== Supplied records ==
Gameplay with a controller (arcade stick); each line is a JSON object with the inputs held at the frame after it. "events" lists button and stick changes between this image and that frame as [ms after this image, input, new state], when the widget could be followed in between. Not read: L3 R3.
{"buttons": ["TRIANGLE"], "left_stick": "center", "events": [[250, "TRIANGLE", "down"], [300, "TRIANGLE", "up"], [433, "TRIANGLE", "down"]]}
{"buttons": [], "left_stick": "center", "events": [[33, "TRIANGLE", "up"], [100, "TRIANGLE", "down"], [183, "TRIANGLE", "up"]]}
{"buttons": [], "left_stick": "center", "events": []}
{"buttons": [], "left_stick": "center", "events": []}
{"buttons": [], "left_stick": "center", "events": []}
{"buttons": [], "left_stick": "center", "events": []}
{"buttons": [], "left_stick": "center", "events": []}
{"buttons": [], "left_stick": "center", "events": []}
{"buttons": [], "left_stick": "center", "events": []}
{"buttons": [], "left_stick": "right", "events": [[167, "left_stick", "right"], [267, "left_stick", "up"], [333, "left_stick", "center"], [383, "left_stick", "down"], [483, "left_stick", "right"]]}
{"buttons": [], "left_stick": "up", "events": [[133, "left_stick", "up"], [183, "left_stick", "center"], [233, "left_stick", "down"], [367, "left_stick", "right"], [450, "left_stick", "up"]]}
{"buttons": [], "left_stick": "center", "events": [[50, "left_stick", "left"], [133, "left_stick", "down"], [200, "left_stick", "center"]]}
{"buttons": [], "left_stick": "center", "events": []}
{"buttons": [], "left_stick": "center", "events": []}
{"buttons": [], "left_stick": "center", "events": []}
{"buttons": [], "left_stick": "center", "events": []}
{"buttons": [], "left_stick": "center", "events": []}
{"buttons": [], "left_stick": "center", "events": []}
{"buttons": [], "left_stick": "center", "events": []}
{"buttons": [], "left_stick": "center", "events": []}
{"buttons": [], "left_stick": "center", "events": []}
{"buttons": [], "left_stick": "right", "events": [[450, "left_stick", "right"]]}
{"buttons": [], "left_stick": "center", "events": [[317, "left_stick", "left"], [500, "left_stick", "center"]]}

== What to work on ==
Exactly as they stand above, write out all the entries again.

== Final answer ==
Gameplay with a controller (arcade stick); each line is a JSON object with the inputs held at the frame after it. "events" lists button and stick changes between this image and that frame as [ms after this image, input, new state], when the widget could be followed in between. Not read: L3 R3.
{"buttons": ["TRIANGLE"], "left_stick": "center", "events": [[250, "TRIANGLE", "down"], [300, "TRIANGLE", "up"], [433, "TRIANGLE", "down"]]}
{"buttons": [], "left_stick": "center", "events": [[33, "TRIANGLE", "up"], [100, "TRIANGLE", "down"], [183, "TRIANGLE", "up"]]}
{"buttons": [], "left_stick": "center", "events": []}
{"buttons": [], "left_stick": "center", "events": []}
{"buttons": [], "left_stick": "center", "events": []}
{"buttons": [], "left_stick": "center", "events": []}
{"buttons": [], "left_stick": "center", "events": []}
{"buttons": [], "left_stick": "center", "events": []}
{"buttons": [], "left_stick": "center", "events": []}
{"buttons": [], "left_stick": "right", "events": [[167, "left_stick", "right"], [267, "left_stick", "up"], [333, "left_stick", "center"], [383, "left_stick", "down"], [483, "left_stick", "right"]]}
{"buttons": [], "left_stick": "up", "events": [[133, "left_stick", "up"], [183, "left_stick", "center"], [233, "left_stick", "down"], [367, "left_stick", "right"], [450, "left_stick", "up"]]}
{"buttons": [], "left_stick": "center", "events": [[50, "left_stick", "left"], [133, "left_stick", "down"], [200, "left_stick", "center"]]}
{"buttons": [], "left_stick": "center", "events": []}
{"buttons": [], "left_stick": "center", "events": []}
{"buttons": [], "left_stick": "center", "events": []}
{"buttons": [], "left_stick": "center", "events": []}
{"buttons": [], "left_stick": "center", "events": []}
{"buttons": [], "left_stick": "center", "events": []}
{"buttons": [], "left_stick": "center", "events": []}
{"buttons": [], "left_stick": "center", "events": []}
{"buttons": [], "left_stick": "center", "events": []}
{"buttons": [], "left_stick": "right", "events": [[450, "left_stick", "right"]]}
{"buttons": [], "left_stick": "center", "events": [[317, "left_stick", "left"], [500, "left_stick", "center"]]}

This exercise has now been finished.